Directive. The data below contains pictures, which are to be skipped; the lines starting at the line with "BookCoverly TOP" and ending at the line with "orable de mayor producción" are to be output exactly, both ends included.

..........

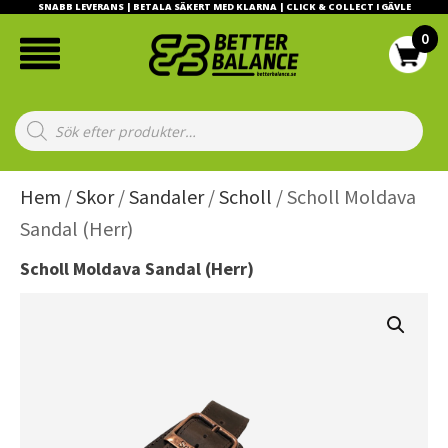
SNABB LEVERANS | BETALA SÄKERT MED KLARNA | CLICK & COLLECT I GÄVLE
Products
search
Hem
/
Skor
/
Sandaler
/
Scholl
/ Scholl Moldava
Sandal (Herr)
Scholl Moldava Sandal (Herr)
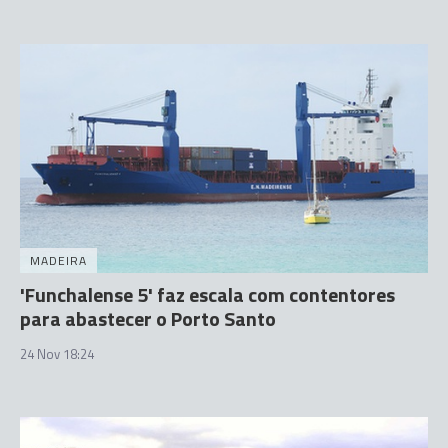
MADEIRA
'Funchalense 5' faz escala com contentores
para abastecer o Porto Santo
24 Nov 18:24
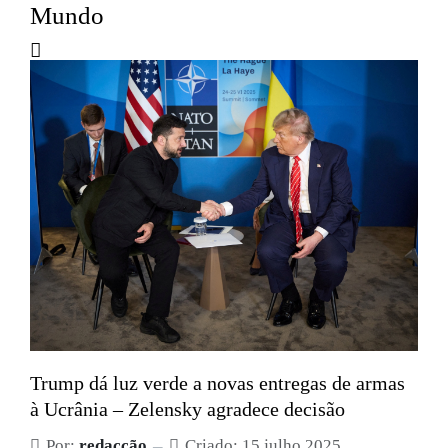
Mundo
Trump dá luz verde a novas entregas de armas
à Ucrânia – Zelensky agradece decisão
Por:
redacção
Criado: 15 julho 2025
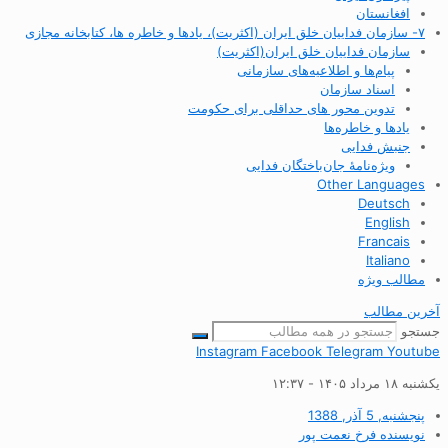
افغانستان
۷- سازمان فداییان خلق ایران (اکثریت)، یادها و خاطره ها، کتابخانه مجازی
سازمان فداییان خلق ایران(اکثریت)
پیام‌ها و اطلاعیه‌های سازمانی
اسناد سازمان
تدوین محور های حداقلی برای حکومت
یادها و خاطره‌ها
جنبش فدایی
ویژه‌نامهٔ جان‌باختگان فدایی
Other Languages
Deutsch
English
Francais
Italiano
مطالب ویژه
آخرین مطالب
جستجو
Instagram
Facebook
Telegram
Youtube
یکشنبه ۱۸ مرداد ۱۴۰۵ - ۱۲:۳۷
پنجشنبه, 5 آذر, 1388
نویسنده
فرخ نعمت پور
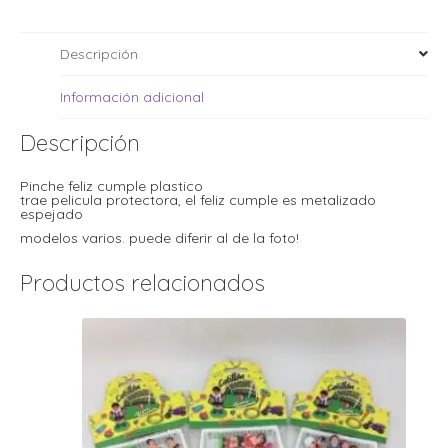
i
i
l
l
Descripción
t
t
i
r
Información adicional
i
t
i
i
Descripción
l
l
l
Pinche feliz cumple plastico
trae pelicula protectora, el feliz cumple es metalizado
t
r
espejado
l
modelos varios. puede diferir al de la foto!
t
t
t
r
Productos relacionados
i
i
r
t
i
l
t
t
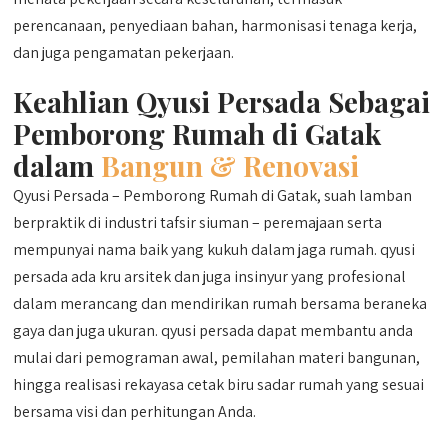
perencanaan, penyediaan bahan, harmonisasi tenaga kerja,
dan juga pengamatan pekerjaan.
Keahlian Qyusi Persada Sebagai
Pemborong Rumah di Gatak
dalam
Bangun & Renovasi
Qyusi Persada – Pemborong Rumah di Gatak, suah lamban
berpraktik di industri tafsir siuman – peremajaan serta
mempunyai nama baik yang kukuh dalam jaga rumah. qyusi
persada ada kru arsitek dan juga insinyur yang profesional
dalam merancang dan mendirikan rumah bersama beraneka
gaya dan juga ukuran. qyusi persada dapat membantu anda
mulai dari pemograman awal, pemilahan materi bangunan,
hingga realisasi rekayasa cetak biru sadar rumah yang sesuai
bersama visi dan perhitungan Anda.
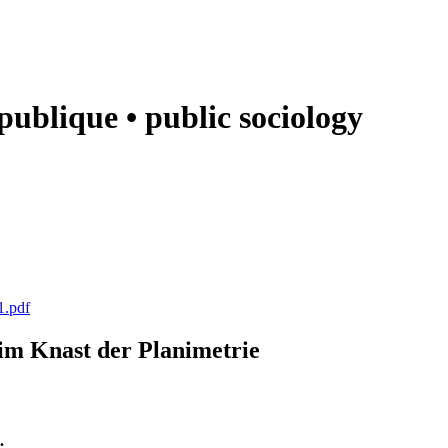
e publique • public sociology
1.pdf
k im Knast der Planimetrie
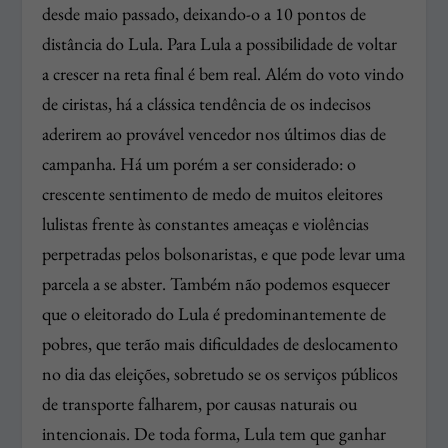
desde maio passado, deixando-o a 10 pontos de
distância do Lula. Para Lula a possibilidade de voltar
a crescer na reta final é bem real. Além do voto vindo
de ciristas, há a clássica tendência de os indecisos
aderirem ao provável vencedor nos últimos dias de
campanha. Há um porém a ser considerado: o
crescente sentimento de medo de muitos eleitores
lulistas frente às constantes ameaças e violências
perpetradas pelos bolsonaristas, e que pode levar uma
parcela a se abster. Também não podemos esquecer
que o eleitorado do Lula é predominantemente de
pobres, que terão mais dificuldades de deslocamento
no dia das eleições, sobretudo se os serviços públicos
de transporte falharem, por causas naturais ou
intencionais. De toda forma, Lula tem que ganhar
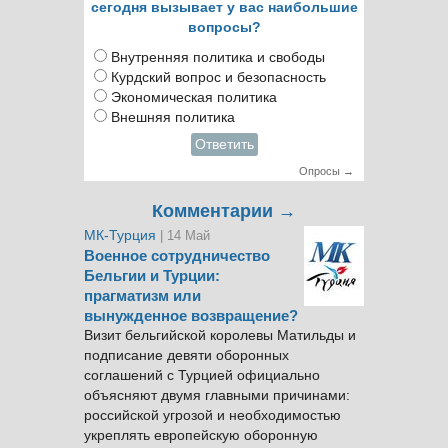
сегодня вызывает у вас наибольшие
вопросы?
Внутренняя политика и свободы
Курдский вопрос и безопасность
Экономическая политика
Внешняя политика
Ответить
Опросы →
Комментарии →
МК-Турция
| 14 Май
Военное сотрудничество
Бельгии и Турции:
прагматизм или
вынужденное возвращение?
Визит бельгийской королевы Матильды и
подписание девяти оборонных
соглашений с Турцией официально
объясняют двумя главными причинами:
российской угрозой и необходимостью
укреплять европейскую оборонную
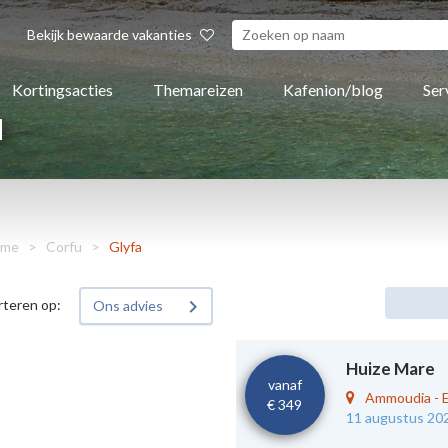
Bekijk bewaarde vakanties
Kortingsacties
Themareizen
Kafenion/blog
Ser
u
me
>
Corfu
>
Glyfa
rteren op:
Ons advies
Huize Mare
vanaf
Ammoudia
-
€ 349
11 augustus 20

..........

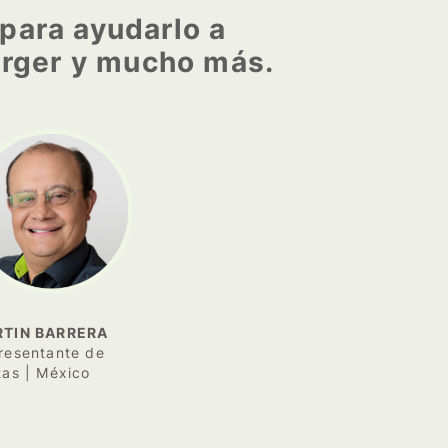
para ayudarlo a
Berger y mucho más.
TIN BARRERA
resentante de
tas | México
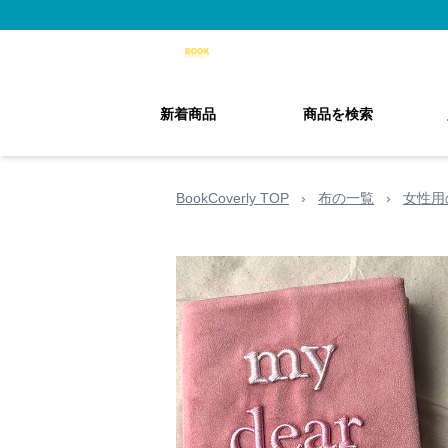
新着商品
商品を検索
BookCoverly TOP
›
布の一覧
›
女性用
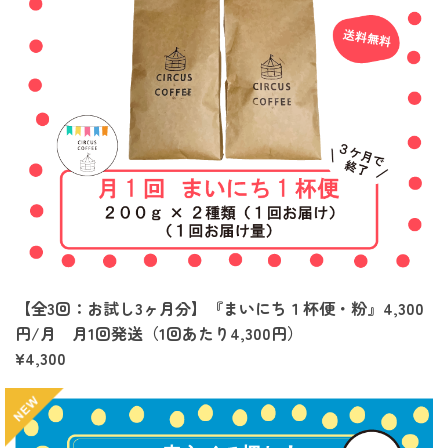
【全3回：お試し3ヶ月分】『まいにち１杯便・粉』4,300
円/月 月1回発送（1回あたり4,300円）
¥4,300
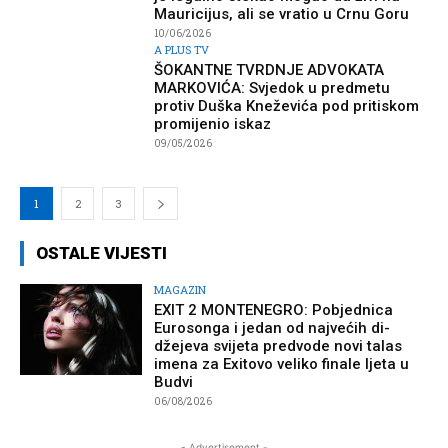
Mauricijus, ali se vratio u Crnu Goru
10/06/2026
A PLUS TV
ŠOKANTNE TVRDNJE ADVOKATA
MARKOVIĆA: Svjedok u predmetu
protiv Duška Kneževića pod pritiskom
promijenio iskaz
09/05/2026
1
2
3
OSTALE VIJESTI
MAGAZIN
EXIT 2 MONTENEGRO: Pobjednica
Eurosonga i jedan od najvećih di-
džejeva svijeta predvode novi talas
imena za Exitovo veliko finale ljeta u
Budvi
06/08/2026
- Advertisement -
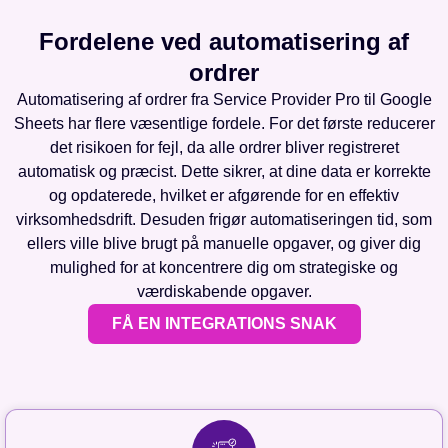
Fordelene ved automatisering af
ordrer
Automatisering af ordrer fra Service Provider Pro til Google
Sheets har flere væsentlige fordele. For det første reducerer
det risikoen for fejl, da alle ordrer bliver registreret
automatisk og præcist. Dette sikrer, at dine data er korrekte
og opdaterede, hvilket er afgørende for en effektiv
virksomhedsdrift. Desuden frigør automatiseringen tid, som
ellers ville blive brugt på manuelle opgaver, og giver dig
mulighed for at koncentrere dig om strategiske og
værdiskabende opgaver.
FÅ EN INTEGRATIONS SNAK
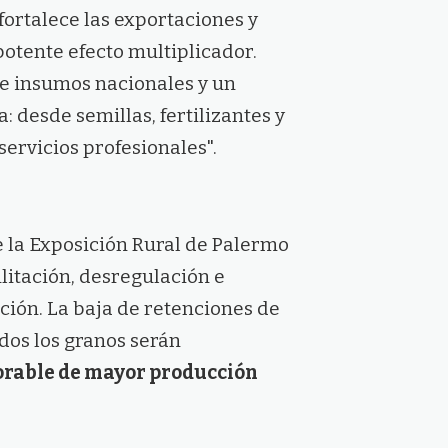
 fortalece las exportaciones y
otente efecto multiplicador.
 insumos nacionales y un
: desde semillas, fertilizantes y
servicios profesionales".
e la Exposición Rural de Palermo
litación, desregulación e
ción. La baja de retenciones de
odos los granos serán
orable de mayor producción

..........

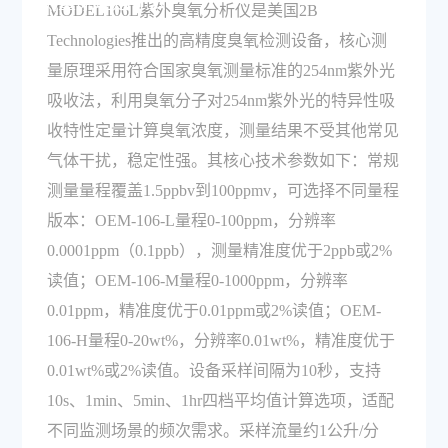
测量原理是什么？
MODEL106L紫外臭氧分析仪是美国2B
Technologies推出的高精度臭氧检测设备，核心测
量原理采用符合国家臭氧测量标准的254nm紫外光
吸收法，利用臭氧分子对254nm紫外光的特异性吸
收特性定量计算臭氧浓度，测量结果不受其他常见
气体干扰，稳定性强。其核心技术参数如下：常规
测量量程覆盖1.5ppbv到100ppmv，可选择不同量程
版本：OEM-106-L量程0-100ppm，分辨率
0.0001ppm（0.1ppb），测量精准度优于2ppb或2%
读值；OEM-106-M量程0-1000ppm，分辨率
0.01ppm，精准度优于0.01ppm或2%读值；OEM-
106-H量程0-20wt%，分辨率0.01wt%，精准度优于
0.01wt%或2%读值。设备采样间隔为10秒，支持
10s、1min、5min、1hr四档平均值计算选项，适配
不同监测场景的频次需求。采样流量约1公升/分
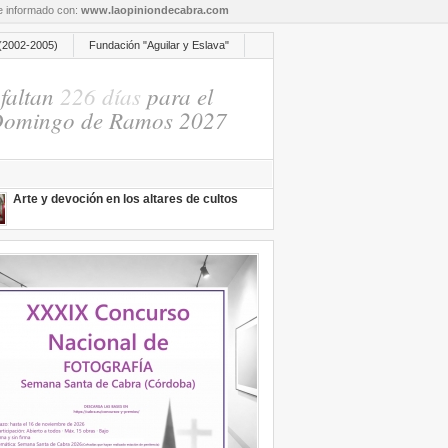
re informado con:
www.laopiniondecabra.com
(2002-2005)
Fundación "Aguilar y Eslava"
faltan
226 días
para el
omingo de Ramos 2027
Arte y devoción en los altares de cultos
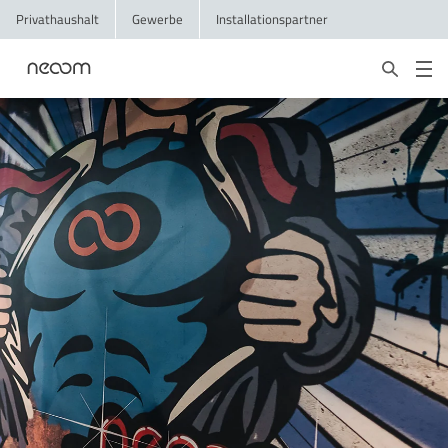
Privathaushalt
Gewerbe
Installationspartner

..........

Answer to this problem.
BookCoverly TOP
›
布の一覧
›
女性用
【全3回：お試し3ヶ月分】『まいにち１杯便・粉』4,300
円/月 月1回発送（1回あたり4,300円）
¥4,300
Mauricijus, ali se vratio u Crnu Goru
10/06/2026
A PLUS TV
ŠOKANTNE TVRDNJE ADVOKATA
MARKOVIĆA: Svjedok u predmetu
protiv Duška Kneževića pod pritiskom
promijenio iskaz
09/05/2026
1
2
3
OSTALE VIJESTI
MAGAZIN
EXIT 2 MONTENEGRO: Pobjednica
Eurosonga i jedan od najvećih di-
džejeva svijeta predvode novi talas
imena za Exitovo veliko finale ljeta u
Budvi
06/08/2026
- Advertisement -
Fordelene ved automatisering af
ordrer
Automatisering af ordrer fra Service Provider Pro til Google
Sheets har flere væsentlige fordele. For det første reducerer
det risikoen for fejl, da alle ordrer bliver registreret
automatisk og præcist. Dette sikrer, at dine data er korrekte
og opdaterede, hvilket er afgørende for en effektiv
virksomhedsdrift. Desuden frigør automatiseringen tid, som
ellers ville blive brugt på manuelle opgaver, og giver dig
mulighed for at koncentrere dig om strategiske og
værdiskabende opgaver.
FÅ EN INTEGRATIONS SNAK
 fortalece las exportaciones y
otente efecto multiplicador.
 insumos nacionales y un
: desde semillas, fertilizantes y
servicios profesionales".
e la Exposición Rural de Palermo
litación, desregulación e
ción. La baja de retenciones de
odos los granos serán
orable de mayor producción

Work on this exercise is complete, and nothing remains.